Filter task. Return each line of the material that holds the string "down".

Extracted material ▸
========================

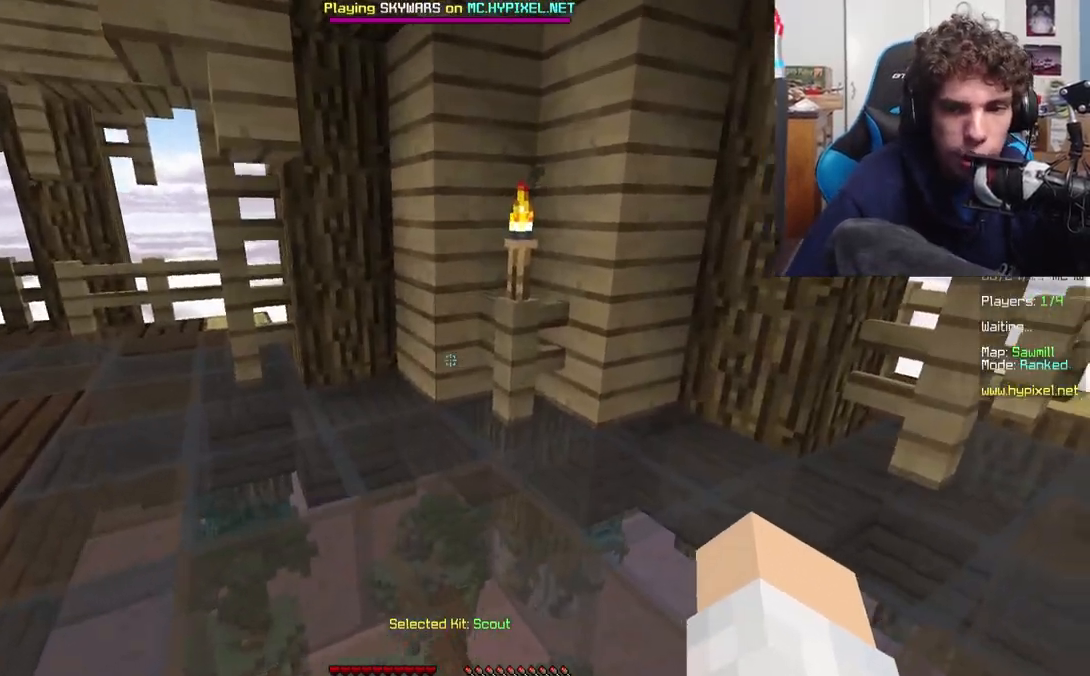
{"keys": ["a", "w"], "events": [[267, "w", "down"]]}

========================

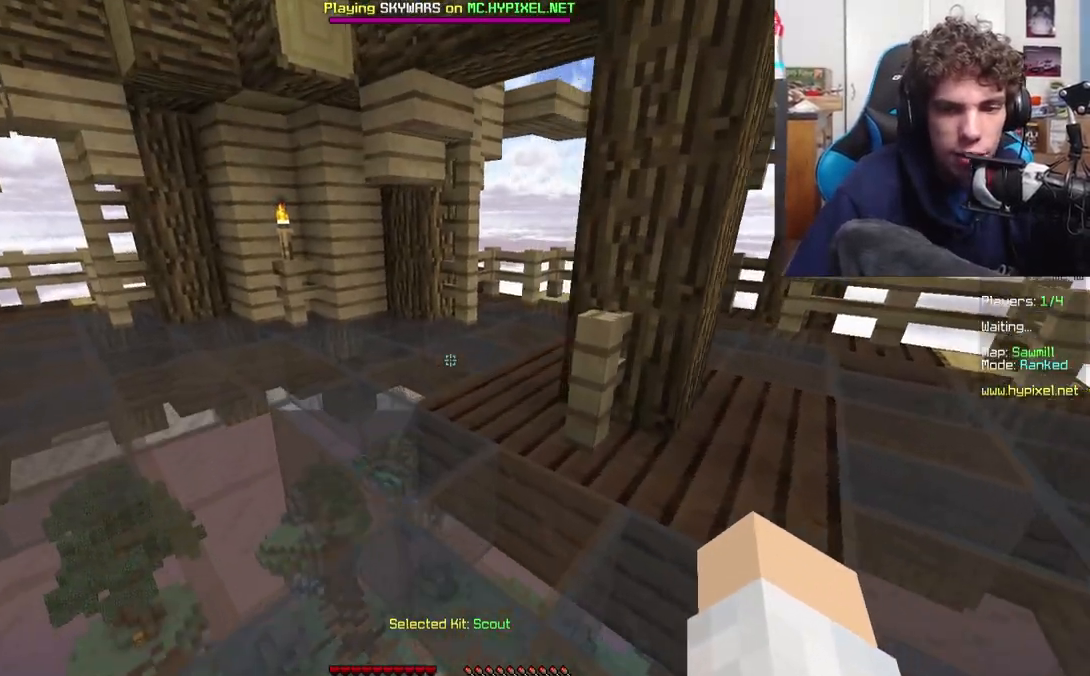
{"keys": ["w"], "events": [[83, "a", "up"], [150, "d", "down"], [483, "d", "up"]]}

========================

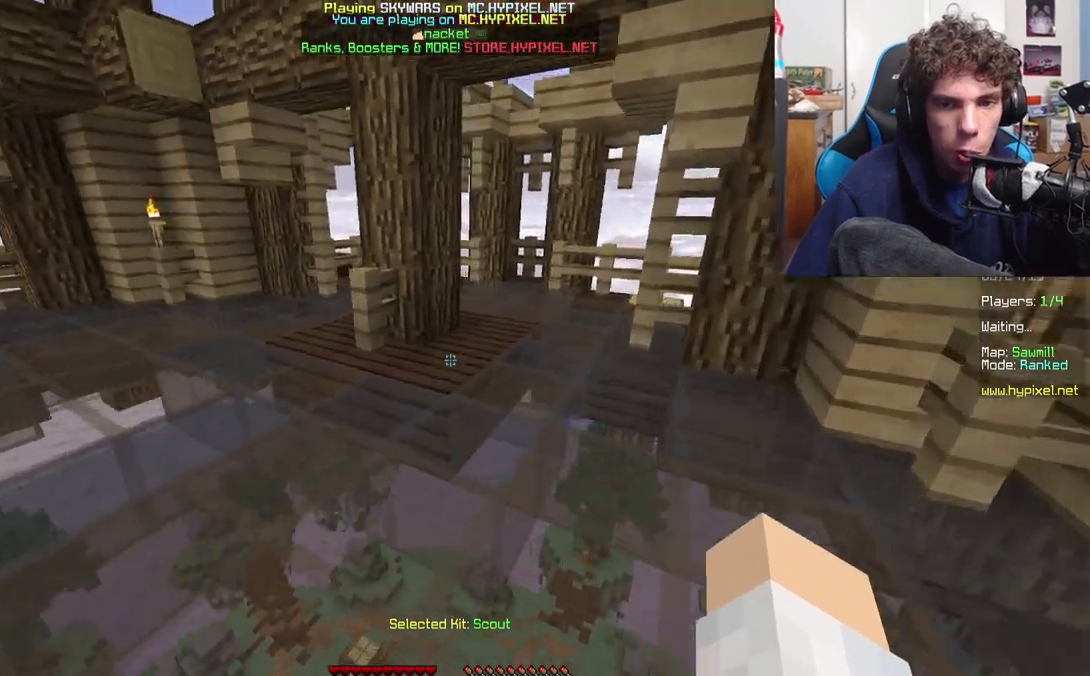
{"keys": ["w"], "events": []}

========================

Result of this task ▸
{"keys": ["a", "w"], "events": [[267, "w", "down"]]}
{"keys": ["w"], "events": [[83, "a", "up"], [150, "d", "down"], [483, "d", "up"]]}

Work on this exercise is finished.